#### EXERCISE OBJECTIVE
Reproduce exactly the lines below from the one containing "12px; fill: #1b2f5e;" through the one containing "M42,220c8,1 18,13 20,21l-33,48", including both, and nothing else.

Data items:
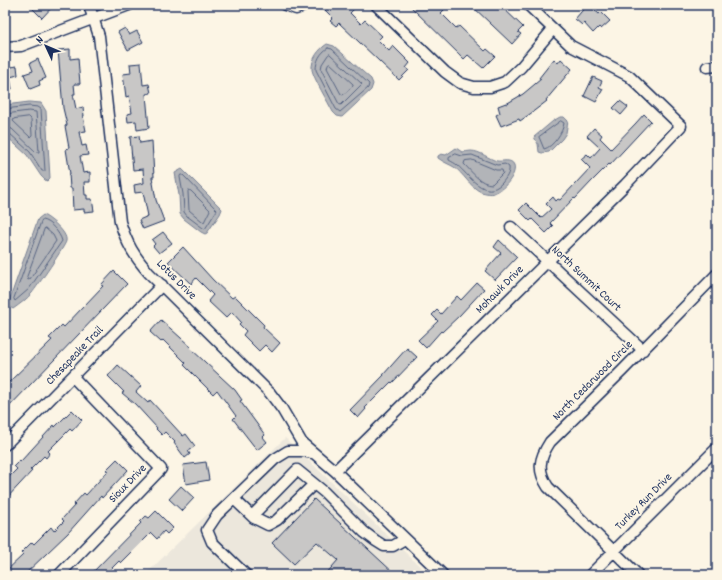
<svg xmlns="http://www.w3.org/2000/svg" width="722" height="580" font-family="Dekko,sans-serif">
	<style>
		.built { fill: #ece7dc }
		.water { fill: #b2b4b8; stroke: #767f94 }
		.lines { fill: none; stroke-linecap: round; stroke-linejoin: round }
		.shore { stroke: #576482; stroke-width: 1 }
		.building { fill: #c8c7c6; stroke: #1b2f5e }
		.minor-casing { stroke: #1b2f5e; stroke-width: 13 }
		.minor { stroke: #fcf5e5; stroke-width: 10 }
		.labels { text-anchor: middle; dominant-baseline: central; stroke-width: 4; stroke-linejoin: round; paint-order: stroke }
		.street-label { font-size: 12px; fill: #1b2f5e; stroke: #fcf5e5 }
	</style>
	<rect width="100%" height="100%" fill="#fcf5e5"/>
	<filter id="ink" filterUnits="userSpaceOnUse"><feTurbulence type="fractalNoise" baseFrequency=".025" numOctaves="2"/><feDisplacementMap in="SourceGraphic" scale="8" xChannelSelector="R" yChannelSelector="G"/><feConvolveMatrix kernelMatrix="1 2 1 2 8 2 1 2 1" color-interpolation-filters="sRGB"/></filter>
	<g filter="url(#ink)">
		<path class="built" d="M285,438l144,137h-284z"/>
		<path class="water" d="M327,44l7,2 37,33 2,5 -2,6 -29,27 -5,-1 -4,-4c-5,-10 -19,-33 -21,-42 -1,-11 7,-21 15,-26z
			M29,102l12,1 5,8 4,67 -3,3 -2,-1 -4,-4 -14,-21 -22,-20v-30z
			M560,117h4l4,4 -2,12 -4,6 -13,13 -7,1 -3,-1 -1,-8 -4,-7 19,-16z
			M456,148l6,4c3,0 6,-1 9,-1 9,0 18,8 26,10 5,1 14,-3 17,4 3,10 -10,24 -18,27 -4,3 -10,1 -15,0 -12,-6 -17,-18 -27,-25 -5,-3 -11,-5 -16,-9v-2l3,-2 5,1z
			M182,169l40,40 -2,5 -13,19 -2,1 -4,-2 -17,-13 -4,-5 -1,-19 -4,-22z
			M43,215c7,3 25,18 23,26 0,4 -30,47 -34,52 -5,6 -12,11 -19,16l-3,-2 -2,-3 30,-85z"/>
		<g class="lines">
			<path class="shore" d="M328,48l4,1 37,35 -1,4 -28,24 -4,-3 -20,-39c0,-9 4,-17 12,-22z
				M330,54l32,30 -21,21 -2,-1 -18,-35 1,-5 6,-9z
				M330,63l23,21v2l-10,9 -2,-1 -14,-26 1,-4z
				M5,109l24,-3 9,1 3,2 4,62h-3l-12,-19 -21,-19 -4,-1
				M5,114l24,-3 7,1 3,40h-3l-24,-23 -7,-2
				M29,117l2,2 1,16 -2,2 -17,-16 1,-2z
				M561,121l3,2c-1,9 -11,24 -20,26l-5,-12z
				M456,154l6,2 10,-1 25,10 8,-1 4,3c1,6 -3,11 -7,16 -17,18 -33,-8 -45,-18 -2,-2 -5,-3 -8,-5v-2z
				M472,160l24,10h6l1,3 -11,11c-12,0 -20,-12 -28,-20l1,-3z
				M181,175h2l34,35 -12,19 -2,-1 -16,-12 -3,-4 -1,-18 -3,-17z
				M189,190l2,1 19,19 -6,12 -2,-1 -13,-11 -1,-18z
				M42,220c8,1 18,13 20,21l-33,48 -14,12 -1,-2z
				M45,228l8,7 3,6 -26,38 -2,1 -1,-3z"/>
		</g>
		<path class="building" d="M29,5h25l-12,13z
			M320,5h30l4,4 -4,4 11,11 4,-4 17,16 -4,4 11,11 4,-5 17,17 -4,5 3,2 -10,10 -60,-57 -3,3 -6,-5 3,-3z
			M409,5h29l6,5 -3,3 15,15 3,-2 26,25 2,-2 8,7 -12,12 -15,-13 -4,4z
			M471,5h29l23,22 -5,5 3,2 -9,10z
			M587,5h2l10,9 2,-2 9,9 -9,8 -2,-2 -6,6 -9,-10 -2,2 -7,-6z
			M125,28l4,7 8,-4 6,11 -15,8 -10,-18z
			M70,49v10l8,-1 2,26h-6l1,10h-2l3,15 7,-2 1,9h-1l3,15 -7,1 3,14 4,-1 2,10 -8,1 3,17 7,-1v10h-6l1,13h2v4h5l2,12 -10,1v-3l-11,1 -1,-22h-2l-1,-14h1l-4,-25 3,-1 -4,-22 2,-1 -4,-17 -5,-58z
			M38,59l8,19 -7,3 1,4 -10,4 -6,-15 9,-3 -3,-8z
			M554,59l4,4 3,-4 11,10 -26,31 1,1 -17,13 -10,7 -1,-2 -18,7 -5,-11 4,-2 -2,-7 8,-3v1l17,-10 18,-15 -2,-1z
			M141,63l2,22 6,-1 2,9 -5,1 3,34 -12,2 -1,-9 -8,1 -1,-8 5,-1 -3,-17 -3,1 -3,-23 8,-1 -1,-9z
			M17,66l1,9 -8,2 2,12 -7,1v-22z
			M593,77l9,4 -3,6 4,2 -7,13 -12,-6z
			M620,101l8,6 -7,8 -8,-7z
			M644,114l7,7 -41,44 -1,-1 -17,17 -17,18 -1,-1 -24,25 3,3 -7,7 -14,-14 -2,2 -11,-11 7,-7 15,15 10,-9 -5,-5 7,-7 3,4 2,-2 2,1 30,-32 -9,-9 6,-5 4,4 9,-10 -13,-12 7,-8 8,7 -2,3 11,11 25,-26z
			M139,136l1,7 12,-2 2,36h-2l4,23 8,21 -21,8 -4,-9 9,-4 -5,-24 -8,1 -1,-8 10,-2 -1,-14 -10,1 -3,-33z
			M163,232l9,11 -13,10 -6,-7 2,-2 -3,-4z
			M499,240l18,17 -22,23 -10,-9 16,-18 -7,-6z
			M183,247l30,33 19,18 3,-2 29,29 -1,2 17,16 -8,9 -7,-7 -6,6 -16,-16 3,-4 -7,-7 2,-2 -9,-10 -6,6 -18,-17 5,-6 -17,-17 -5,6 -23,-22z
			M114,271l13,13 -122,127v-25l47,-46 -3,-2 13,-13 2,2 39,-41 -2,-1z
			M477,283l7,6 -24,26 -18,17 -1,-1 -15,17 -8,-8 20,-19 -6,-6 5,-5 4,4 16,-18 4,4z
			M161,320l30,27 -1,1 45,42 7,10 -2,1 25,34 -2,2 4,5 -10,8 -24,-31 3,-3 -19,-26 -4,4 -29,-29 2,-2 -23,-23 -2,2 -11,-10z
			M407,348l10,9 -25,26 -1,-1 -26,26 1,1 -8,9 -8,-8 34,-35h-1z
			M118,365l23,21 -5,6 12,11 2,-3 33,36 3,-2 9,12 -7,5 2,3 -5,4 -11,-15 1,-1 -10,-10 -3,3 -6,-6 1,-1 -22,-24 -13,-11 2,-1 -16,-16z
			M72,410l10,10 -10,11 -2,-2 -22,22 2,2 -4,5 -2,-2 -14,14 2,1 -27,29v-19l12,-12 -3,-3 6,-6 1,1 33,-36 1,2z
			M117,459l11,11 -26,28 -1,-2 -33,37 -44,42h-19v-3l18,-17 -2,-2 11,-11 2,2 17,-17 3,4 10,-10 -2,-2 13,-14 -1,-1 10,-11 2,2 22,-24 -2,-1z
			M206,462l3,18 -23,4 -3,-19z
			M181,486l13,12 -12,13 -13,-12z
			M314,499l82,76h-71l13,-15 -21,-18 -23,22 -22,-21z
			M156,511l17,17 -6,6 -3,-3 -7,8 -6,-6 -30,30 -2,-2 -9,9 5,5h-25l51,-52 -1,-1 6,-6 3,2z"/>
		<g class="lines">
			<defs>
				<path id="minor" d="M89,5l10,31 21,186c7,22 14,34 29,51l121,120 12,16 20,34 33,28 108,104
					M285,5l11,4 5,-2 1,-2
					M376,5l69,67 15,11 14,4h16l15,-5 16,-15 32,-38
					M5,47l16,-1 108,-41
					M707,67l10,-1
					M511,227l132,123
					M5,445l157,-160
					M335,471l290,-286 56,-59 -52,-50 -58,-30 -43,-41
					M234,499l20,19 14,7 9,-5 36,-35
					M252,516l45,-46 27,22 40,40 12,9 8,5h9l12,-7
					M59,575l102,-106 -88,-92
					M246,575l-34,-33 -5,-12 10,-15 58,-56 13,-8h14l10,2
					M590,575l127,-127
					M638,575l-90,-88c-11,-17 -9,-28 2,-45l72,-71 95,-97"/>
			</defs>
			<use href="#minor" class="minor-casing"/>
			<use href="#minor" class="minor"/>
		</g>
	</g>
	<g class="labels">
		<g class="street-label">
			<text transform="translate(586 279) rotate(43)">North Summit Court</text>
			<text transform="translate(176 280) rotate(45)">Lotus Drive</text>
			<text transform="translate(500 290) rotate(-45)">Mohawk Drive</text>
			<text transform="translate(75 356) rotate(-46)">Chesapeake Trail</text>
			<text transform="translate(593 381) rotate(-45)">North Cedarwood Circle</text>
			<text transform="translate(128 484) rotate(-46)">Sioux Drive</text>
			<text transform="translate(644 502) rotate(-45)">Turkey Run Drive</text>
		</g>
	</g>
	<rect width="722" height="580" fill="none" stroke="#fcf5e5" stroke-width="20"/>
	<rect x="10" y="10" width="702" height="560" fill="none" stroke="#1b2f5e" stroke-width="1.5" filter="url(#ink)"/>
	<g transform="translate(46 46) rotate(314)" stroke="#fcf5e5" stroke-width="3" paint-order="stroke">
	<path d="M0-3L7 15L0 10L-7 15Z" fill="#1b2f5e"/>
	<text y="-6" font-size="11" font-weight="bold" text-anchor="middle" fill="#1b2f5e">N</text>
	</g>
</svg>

#### RESULT BELOW
		.street-label { font-size: 12px; fill: #1b2f5e; stroke: #fcf5e5 }
	</style>
	<rect width="100%" height="100%" fill="#fcf5e5"/>
	<filter id="ink" filterUnits="userSpaceOnUse"><feTurbulence type="fractalNoise" baseFrequency=".025" numOctaves="2"/><feDisplacementMap in="SourceGraphic" scale="8" xChannelSelector="R" yChannelSelector="G"/><feConvolveMatrix kernelMatrix="1 2 1 2 8 2 1 2 1" color-interpolation-filters="sRGB"/></filter>
	<g filter="url(#ink)">
		<path class="built" d="M285,438l144,137h-284z"/>
		<path class="water" d="M327,44l7,2 37,33 2,5 -2,6 -29,27 -5,-1 -4,-4c-5,-10 -19,-33 -21,-42 -1,-11 7,-21 15,-26z
			M29,102l12,1 5,8 4,67 -3,3 -2,-1 -4,-4 -14,-21 -22,-20v-30z
			M560,117h4l4,4 -2,12 -4,6 -13,13 -7,1 -3,-1 -1,-8 -4,-7 19,-16z
			M456,148l6,4c3,0 6,-1 9,-1 9,0 18,8 26,10 5,1 14,-3 17,4 3,10 -10,24 -18,27 -4,3 -10,1 -15,0 -12,-6 -17,-18 -27,-25 -5,-3 -11,-5 -16,-9v-2l3,-2 5,1z
			M182,169l40,40 -2,5 -13,19 -2,1 -4,-2 -17,-13 -4,-5 -1,-19 -4,-22z
			M43,215c7,3 25,18 23,26 0,4 -30,47 -34,52 -5,6 -12,11 -19,16l-3,-2 -2,-3 30,-85z"/>
		<g class="lines">
			<path class="shore" d="M328,48l4,1 37,35 -1,4 -28,24 -4,-3 -20,-39c0,-9 4,-17 12,-22z
				M330,54l32,30 -21,21 -2,-1 -18,-35 1,-5 6,-9z
				M330,63l23,21v2l-10,9 -2,-1 -14,-26 1,-4z
				M5,109l24,-3 9,1 3,2 4,62h-3l-12,-19 -21,-19 -4,-1
				M5,114l24,-3 7,1 3,40h-3l-24,-23 -7,-2
				M29,117l2,2 1,16 -2,2 -17,-16 1,-2z
				M561,121l3,2c-1,9 -11,24 -20,26l-5,-12z
				M456,154l6,2 10,-1 25,10 8,-1 4,3c1,6 -3,11 -7,16 -17,18 -33,-8 -45,-18 -2,-2 -5,-3 -8,-5v-2z
				M472,160l24,10h6l1,3 -11,11c-12,0 -20,-12 -28,-20l1,-3z
				M181,175h2l34,35 -12,19 -2,-1 -16,-12 -3,-4 -1,-18 -3,-17z
				M189,190l2,1 19,19 -6,12 -2,-1 -13,-11 -1,-18z
				M42,220c8,1 18,13 20,21l-33,48 -14,12 -1,-2z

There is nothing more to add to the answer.